Although some alumni are upset about Tam’s change of mascot, other alumni are not convinced that the mascot was ever a good thing. “I was a cheerleader as a sophomore, in 1976, and then I focused on it… I wasn’t very comfortable with it,” Fullerton said. “Some of the cheers were very stereotypical, like saying ‘HOW’ at the end of the cheers. I didn’t think about it until after.”

Whether or not one agrees with the change, there is some debate over the degree to which the mascot should be updated.“To get rid of everything with an Indian symbol was a little bit overkill,” Cagwin said.

Despite the school’s unwillingness to change the mascot back to the Indian, the alumni association still sells Tam Indian spirit wear, such as T-shirts and stickers. Although alumni may say the school has erased everything with an Indian symbol, Tam continues to honor its history with murals that show the progression of the Tam Indian, and still showcases old yearbooks featuring the Indian in the library.

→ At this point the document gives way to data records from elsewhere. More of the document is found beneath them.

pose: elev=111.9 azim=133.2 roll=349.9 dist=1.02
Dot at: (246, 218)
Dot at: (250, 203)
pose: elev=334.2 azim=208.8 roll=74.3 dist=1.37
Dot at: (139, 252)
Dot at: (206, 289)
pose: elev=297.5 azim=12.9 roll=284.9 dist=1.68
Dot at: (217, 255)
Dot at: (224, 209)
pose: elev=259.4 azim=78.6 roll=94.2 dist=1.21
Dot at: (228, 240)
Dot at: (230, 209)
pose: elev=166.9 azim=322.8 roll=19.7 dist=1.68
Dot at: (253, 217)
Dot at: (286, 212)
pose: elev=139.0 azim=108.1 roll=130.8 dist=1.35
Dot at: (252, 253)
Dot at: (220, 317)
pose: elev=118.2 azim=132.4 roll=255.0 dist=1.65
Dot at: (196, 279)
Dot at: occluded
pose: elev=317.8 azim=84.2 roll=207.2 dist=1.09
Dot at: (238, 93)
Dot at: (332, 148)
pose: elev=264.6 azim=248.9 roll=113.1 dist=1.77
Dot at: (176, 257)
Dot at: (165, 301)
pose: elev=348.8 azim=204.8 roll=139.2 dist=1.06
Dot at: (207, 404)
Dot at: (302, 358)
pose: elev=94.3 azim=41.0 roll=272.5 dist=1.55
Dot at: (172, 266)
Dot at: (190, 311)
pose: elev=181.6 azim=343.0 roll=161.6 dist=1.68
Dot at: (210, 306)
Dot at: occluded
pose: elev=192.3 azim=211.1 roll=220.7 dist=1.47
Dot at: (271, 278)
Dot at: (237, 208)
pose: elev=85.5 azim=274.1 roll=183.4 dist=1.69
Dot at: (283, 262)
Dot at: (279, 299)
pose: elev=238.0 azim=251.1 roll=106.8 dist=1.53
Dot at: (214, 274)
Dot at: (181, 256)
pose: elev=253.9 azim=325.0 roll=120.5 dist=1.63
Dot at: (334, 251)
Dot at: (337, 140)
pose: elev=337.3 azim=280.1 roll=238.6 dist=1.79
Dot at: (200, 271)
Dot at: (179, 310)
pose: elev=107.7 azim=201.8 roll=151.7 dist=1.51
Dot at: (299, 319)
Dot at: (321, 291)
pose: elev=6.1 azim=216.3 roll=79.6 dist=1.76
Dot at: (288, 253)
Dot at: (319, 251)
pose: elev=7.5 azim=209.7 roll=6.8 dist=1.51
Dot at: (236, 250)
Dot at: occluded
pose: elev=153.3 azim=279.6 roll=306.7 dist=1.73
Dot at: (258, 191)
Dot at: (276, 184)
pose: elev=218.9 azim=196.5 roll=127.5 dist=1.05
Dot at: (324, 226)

Anacita Agustinez, a Navajo (Dine), reflected on the widespread use of Indian Mascots. “Stanford wasn’t required to change, but it did, other schools need to learn from that,” she said. “We’re not animals, we’re not mascots. A human culture is not a mascot, it’s degrading. We have been able to bring ourselves up, and when [others] try to implement images in a derogatory manner, it hurts us, since we have been through so much ridicule, our people have that discrimination. Promote a positive image of our people. I don’t think there’s any pride in the mascot.”